Congresso articula derrubada de veto de Lula à prorrogação da desoneração

Ministro da Fazenda defendeu inconstitucionalidade do benefício e minimizou possibilidade de demissões

Irritados com o veto integral do presidente Lula ao projeto que prorroga a desoneração da folha de pagamentos para 17 setores da economia no país, parlamentares já se articulam pela derrubada do dispositivo no Congresso.

O foco da irritação está direcionado ao ministro da Fazenda, Fernando Haddad, que defendeu ontem a inconstitucionalidade do benefício e minimizou a possibilidade de demissões. Haddad prometeu, porém, apresentar medidas alternativas.

“O que estou notando é que Haddad não está nem aí para a questão política. Ele quer deixar o déficit zerado. Então, tudo que tiver de incentivo, se depender de Fernando Haddad, ele vai tentar cortar. Dane-se o resto”, afirmou o senador Angelo Coronel (PSD-BA), que relatou a proposta na Casa.

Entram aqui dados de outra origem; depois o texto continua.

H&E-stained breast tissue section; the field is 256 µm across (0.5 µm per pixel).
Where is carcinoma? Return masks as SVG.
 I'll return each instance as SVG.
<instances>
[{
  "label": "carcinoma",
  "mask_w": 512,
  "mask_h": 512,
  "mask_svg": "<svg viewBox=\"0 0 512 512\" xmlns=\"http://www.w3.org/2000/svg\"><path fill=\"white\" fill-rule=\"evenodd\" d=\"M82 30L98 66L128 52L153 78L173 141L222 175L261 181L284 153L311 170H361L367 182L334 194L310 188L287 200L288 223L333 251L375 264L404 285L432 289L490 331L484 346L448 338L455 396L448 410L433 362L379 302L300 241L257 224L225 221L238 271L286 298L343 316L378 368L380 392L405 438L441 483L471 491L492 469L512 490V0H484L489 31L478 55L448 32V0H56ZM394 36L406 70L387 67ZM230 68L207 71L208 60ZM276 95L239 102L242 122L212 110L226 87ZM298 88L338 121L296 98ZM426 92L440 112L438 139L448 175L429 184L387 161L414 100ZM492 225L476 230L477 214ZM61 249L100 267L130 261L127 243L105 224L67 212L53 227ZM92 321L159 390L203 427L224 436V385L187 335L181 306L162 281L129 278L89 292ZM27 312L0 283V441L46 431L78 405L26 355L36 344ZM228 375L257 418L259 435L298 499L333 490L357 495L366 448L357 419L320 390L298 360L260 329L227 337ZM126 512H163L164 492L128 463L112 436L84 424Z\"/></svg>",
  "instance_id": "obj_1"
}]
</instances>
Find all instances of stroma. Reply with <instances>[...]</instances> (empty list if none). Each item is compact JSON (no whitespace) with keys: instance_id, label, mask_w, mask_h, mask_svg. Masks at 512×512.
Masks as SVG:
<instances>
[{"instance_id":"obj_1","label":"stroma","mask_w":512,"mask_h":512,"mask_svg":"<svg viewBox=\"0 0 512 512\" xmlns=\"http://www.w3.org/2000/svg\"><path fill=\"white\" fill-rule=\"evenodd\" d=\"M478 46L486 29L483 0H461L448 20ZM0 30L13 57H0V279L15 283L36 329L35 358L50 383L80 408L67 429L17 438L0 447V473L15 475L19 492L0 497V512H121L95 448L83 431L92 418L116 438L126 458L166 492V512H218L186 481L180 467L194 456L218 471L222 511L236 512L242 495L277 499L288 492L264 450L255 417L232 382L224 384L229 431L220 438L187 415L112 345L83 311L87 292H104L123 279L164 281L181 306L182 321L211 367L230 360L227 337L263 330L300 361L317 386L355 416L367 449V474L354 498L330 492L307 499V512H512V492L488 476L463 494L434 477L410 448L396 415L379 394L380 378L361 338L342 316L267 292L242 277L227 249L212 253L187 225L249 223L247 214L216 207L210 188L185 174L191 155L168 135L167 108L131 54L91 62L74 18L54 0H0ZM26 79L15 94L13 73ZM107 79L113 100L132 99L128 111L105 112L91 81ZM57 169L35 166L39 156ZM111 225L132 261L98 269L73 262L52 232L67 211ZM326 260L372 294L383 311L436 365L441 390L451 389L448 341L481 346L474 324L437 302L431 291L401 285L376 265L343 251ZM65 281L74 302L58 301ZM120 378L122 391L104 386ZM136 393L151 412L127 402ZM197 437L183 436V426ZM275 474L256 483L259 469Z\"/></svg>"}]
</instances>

Segundo o senador, não adianta o Executivo achar que é o “dono do Brasil”. “Nós votamos a desoneração com uma margem folgadíssima nas duas Casas e ele (Haddad) pega e faz com que o presidente vete. Nós vamos bater de frente para derrubar, porque é um desrespeito ao Congresso.”

Na Câmara, o texto foi aprovado em agosto, com 430 votos favoráveis e 17 contrários. Já no Senado, a aprovação se deu em votação simbólica, ou seja, sem a necessidade de identificação individual dos votos. Ocorre, geralmente, quando há acordo para a votação.

Na justificativa para o veto, o Palácio do Planalto afirmou que o projeto cria renúncia de receita sem apresentar impacto orçamentário e indicar medidas de compensação, o que iria na contramão da Lei de Responsabilidade Fiscal. O argumento, porém, é criticado pelos setores beneficiados, que alegam que se trata de uma prorrogação, e não de criação de um benefício fiscal.

Frentes do Congresso vão se reunir

Para tentar discutir uma estratégia de derrubada do veto do presidente Luiz Inácio Lula da Silva ao projeto que desonera a folha de pagamento de 17 setores da economia, a Frente Parlamentar de Empreendedorismo (FPE) convocou as frentes do Comércio, do Livre Mercado e da Agricultura para uma reunião na próxima terça-feira (28). O objetivo é garantir a derrubada do dispositivo o quanto antes, já que o benefício se encerra em 31 de dezembro.

O deputado Joaquim Passarinho (PL-PA), que é presidente da FPE, vê no veto uma estratégia política do governo. “É o jogo. Estão deixando problemas na mesa para ter poder de negociação. Esse é só mais um bode que estão colocando na sala.”

Entre os pontos críticos na relação do governo com o Congresso, estão outros vetos do presidente Lula, que envolvem o arcabouço e as novas regras do Conselho Administrativo de Recursos Fiscais (Carf), além da aprovação da Medida Provisória da Subvenção. O texto afeta as grandes empresas e é a principal aposta de Haddad para conseguir zerar o rombo nas contas públicas em 2024.

Em nota, a FPE expressou “profunda preocupação” e passou um recado ao governo: “Neste momento, de discussão de uma agenda econômica que carece de consenso, é preciso construir e não tensionar”, diz o comunicado. O texto diz que a agenda arrecadatória do governo deve ampliar a carga tributária do setor produtivo em 5,1 pontos percentuais.

Segundo Passarinho, o Congresso foi pego de surpresa com o veto total. A expectativa, de acordo com ele, era de que ocorressem vetos parciais, aos trechos que ampliavam a desoneração, para além dos 17 setores já beneficiados, e concediam descontos na contribuição previdenciária de municípios.

“O Congresso tem o dever de derrubar este veto. O projeto foi aprovado quase por unanimidade. A Frente do Comércio e Serviço está trabalhando e vamos lutar para derrubar ainda neste ano”, afirmou o presidente da frente na Câmara, deputado Domingos Sávio (PL-MG).

Reação

O líder do governo na Câmara, José Guimarães (PT-CE), rebateu as críticas de parlamentares ao veto. “O país inteiro, o mercado e as direções das duas Casas cobram responsabilidade fiscal do governo. Essa mesma responsabilidade o Congresso tem de ter. Não pode sinalizar ao governo e não fazer o dever de casa. É uma via de mão dupla”, disse o líder.